The keynote speaker at last week’s criminal justice conference was certainly worthy of some excitement; at least from the criminal justice and political science majors on campus. After all, Michael Heavican is the Nebraska Supreme Court Chief Justice.

Unfortunately, this was another case where boredom bested any excitement.

Chief Justice Heavican started off well by exiting the comfort of the podium and delivering his lecture in a way that he described as a little less formal. That was perfect, except that his lecture stayed formal.

In a soft monotone, Heavican described the structure of the Nebraska court system in a tidy half hour or so. This was particularly hard for me to swallow because I am taking a Courts and Judicial Processes class that already covered this topic in similarly dry and extensive detail.

Now my complaint isn’t simply that I had to listen to a repeat lecture, but surely the Chief Justice of the Nebraska Supreme Court has something more valuable to discuss with a room full of criminal justice and political science majors.

I was hoping to hear stories from specific cases, about smoking cigars in the judges’ chambers, or whatever justices do to get their blood pumping. In one case I’ve heard of, U.S. Supreme Court Justices went into a basement room to watch porn. That kind of thing must not happen in the Nebraska Supreme Court.

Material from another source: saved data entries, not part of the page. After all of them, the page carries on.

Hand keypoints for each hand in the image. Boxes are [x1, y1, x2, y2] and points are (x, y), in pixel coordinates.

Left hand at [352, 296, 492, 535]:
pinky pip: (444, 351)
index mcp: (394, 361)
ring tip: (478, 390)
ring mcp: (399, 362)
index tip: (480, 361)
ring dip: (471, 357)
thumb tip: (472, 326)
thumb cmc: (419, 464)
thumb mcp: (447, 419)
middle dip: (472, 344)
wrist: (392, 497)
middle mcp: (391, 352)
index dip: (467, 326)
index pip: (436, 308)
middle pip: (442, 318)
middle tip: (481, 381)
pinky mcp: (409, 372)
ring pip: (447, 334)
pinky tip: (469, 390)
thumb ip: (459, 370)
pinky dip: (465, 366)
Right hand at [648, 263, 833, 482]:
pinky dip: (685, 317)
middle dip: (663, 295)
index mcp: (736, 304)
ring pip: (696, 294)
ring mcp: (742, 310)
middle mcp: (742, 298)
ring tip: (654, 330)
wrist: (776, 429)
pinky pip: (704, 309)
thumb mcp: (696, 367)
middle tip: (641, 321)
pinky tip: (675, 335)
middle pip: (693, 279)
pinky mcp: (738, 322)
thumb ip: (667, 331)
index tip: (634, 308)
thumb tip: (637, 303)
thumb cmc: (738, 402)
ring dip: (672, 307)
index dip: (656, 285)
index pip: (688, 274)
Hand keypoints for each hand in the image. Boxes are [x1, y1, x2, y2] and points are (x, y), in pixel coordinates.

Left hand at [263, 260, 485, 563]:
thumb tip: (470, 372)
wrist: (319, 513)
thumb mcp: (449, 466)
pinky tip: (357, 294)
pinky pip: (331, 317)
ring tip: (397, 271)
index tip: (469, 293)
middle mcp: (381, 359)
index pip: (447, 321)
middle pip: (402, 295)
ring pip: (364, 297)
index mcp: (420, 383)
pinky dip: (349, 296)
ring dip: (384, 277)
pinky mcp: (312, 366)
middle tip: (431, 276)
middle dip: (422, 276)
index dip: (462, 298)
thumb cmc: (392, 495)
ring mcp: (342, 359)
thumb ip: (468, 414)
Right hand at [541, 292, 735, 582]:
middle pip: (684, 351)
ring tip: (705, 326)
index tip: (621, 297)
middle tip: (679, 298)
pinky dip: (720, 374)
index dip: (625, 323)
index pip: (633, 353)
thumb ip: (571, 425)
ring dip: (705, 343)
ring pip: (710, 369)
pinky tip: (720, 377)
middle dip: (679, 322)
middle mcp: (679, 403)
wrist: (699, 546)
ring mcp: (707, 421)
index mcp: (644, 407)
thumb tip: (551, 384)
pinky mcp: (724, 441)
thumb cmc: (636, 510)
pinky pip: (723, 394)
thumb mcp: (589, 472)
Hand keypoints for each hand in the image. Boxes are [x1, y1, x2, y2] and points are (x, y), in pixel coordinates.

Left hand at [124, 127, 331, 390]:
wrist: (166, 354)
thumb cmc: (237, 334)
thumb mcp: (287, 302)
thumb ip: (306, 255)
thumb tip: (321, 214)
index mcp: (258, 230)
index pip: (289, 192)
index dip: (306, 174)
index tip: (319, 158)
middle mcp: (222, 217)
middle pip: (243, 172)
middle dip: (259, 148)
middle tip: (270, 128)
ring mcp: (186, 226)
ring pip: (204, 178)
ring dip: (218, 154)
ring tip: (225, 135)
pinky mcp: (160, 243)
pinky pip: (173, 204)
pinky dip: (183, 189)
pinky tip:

Heavican did show sound judgment after his lecture when he said, “I could tell that while I was presenting you were all very excited.” After using up his daily dose of sarcasm, he explained why he couldn’t discuss specific cases or his opinion on legislation; judges aren’t supposed to prejudge legislation or discuss opinions given in cases.

I’m sure he’s right, and maybe this example of restraint is the best lesson to take from his visit. Even though professionalism may be the correct choice, it certainly isn’t a fun one. As retention elections prove, the Chief Justice is no doubt an intelligent and competent judge, but in the case of Heavican v. Boredom, as decided by the UNK audience, Boredom beat Heavican in a near unanimous decision.